QAT is done on a conventionally trained model with much less data than the full training process. Doing QAT early has no benefits. The big downside of QAT isn't that you need a lot of data, it's that you need the same data distribution as the original training data and nobody has access to that, because only the weights are published.

[0] https://medium.com/@thommaskevin/tinyml-quantization-aware-t...

jasonjmcghee•7mo ago
Out of curiosity, did you consider bayesian state estimators?

For example, an unscented kalman filter: https://www.mathworks.com/help/control/ug/nonlinear-state-es...

nico•7mo ago
Great article.
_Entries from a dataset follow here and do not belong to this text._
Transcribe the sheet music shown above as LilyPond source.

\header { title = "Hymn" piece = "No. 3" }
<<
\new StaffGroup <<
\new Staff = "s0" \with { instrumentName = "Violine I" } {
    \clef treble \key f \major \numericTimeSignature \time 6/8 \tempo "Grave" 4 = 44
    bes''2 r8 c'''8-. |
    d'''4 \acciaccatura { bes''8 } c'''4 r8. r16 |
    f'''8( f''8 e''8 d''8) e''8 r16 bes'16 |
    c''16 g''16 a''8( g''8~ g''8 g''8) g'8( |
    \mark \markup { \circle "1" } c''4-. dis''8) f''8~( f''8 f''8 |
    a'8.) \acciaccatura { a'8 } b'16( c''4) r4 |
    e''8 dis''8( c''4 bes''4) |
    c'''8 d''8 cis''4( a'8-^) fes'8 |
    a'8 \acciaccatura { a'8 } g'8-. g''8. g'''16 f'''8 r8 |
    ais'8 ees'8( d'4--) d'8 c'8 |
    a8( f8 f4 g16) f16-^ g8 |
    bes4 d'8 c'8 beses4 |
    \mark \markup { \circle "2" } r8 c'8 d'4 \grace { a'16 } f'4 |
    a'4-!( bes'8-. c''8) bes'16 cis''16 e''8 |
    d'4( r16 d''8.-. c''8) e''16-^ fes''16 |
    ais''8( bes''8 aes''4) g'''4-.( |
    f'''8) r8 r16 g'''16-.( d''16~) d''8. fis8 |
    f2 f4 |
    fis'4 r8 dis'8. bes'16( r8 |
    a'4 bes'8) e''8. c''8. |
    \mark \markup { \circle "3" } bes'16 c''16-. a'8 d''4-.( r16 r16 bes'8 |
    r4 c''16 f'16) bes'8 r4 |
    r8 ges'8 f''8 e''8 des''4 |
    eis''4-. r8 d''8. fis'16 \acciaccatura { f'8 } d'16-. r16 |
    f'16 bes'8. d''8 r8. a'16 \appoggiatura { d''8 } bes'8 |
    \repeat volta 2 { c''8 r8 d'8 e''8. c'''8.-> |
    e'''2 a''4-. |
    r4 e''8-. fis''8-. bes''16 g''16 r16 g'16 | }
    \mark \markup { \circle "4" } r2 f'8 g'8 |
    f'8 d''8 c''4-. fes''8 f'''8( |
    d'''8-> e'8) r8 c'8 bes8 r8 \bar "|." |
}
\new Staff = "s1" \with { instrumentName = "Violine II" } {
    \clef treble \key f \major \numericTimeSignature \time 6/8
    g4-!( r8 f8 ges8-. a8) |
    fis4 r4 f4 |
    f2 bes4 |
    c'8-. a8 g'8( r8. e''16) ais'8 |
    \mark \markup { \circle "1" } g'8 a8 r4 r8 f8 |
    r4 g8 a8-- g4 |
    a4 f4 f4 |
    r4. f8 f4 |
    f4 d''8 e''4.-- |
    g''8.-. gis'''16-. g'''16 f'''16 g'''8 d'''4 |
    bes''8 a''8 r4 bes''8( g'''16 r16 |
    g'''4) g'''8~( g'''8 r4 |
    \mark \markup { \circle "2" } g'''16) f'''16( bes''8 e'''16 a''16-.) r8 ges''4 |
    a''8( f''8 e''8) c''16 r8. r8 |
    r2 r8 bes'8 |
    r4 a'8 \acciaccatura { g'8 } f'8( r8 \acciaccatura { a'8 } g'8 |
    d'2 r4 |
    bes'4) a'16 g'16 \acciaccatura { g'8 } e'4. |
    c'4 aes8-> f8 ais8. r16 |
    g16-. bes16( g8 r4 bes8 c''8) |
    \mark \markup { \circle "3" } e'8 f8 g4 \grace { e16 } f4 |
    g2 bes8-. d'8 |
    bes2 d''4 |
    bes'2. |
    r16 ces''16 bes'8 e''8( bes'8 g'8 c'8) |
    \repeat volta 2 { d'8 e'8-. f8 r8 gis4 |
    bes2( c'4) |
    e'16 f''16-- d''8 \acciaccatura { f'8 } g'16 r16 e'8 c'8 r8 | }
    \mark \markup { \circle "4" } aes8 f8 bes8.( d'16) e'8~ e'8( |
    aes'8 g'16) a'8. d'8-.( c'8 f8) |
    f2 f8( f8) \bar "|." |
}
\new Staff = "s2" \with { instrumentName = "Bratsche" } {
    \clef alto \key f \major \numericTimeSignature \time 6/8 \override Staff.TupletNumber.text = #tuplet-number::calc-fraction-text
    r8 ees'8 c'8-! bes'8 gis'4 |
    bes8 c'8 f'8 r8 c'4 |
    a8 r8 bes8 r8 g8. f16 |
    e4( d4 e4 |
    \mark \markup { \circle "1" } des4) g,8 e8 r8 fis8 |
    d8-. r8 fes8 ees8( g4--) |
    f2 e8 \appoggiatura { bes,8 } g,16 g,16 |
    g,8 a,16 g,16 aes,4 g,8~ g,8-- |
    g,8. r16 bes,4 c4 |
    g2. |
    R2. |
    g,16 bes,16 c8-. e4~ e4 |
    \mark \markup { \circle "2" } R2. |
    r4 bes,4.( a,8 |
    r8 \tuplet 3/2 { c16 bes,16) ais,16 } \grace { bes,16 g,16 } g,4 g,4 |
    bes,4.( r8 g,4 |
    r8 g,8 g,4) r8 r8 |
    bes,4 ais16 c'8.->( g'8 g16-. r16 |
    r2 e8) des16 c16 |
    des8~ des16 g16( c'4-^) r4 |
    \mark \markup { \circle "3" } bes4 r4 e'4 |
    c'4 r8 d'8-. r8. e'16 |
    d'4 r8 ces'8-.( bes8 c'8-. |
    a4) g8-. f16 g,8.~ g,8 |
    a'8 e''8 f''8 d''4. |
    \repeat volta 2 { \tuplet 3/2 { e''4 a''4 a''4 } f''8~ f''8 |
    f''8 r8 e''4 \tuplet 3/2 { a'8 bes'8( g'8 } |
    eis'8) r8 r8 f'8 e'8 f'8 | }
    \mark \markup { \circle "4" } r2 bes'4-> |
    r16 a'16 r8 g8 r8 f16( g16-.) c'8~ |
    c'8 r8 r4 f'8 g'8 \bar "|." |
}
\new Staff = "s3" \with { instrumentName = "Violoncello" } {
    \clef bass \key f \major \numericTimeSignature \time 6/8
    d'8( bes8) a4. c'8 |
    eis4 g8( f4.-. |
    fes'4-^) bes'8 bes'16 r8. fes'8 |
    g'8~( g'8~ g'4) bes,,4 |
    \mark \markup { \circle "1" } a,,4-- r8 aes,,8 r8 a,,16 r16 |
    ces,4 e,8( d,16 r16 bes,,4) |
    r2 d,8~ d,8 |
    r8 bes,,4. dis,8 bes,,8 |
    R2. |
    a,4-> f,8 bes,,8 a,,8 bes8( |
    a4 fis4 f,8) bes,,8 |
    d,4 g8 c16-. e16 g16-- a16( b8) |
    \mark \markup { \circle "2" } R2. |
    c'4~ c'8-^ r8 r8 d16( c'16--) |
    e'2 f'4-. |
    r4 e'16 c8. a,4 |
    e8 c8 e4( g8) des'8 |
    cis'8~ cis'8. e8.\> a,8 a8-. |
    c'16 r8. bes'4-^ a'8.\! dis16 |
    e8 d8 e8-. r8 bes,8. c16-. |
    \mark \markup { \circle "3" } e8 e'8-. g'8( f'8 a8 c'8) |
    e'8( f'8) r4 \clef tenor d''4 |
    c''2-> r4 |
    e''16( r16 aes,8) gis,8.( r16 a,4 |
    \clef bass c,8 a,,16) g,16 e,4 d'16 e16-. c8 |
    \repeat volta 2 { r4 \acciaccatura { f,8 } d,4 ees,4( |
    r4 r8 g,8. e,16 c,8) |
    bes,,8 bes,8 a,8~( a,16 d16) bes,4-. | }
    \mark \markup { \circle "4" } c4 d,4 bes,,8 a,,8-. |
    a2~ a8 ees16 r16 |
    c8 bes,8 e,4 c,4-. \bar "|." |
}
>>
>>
For a moment, I thought this would be about a gen AI that would turn any input into a “kawai” version of it

Anyway, excellent insights and detail

gwern•7mo ago
My suggestion would be that, since you want a tiny integer-only NN tailored for a specific computer, are only occasionally training one for a specific task, and you have a simulator to generate unlimited data, you simply do random search or an evolutionary method like CMA-ES.

They are easy to understand and code up by hand in a few lines (which is one reason you won't find any libraries for them - they are the 'leftpad' or 'isEven' of NNs, the effort it would take to install and understand and use a library often exceeds what it would take to just write it yourself), will handle any NN topology or numeric type you can invent, and will train very fast in this scenario.